David Bowie’s “The Man Who Sold the World” began to play. Music had been found to be an effective lubricant during a refresh, and clients were encouraged to create a personalized playlist. Con couldn’t think of a more appropriate soundtrack for making a copy of her brain than David Bowie. He had died the same day she’d been born. As a kid, that had seemed deeply significant, and like generations of outcasts before her, his music had reassured her that there was strength to be had in being different. She’d won her first talent contest performing a cover of “Heroes.” It had scandalized her mother, but by then, Con was past caring. Or perhaps it was more honest to say that she was beyond admitting that she cared. If there was an art to hardening yourself entirely against a parent’s disappointment, she hadn’t learned it.
Zhi had loved David Bowie just as much as she did. Their shared love of the Thin White Duke had been what drew them together initially. They’d met the first week of her freshman year at UT Austin. Her new friend Stephie Martz introduced them on a Thursday, and by Sunday, they were inseparable. Zhi had been the first person who could keep up with her encyclopedic, esoteric musical tastes. They’d talked for twelve straight hours that first night, passing a guitar back and forth to play the other a song. It had been the best night of her life. The night that her horizons truly opened beyond the borders of her dusty, three-street hometown. On Sunday night, Zhi had confessed that he was putting together a band with his roommate, Hugh Balzan. Their guitarist hadn’t worked out, and their first show was set for the following weekend. That’s why Stephie had introduced them.
“So this was just an audition?” she asked, both exhilarated and disappointed.
“At first,” he said, and then they’d kissed, warm in the glow of the possible. She was eighteen and her life had finally begun.

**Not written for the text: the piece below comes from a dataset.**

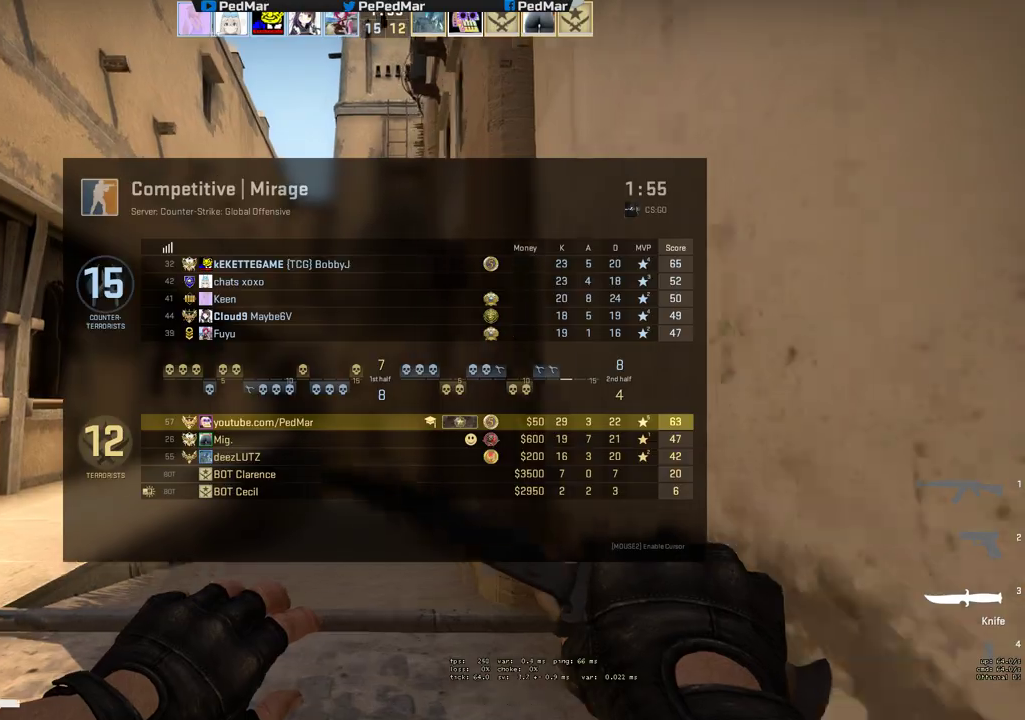
{"keys": ["a", "tab", "w"], "mouse": [], "events": []}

Trying to be cool, trying to play off that she’d felt the kiss dance down her spine like chain lightning, Con asked if the band had a name. Zhi shook his head and said that everything they’d come up with so far was terrible. Con suggested a quote from an old Bowie interview—how music awakened the ghosts inside him: “Not the demons, you understand, but the ghosts.” Zhi had loved it. Awaken the Ghosts had played its first show the next Saturday at a small club on Sixth Street in Austin. It didn’t go great, but they all felt the potential. When Tommy Diop joined on keyboards the following month, they established the sound that would set the band on its way.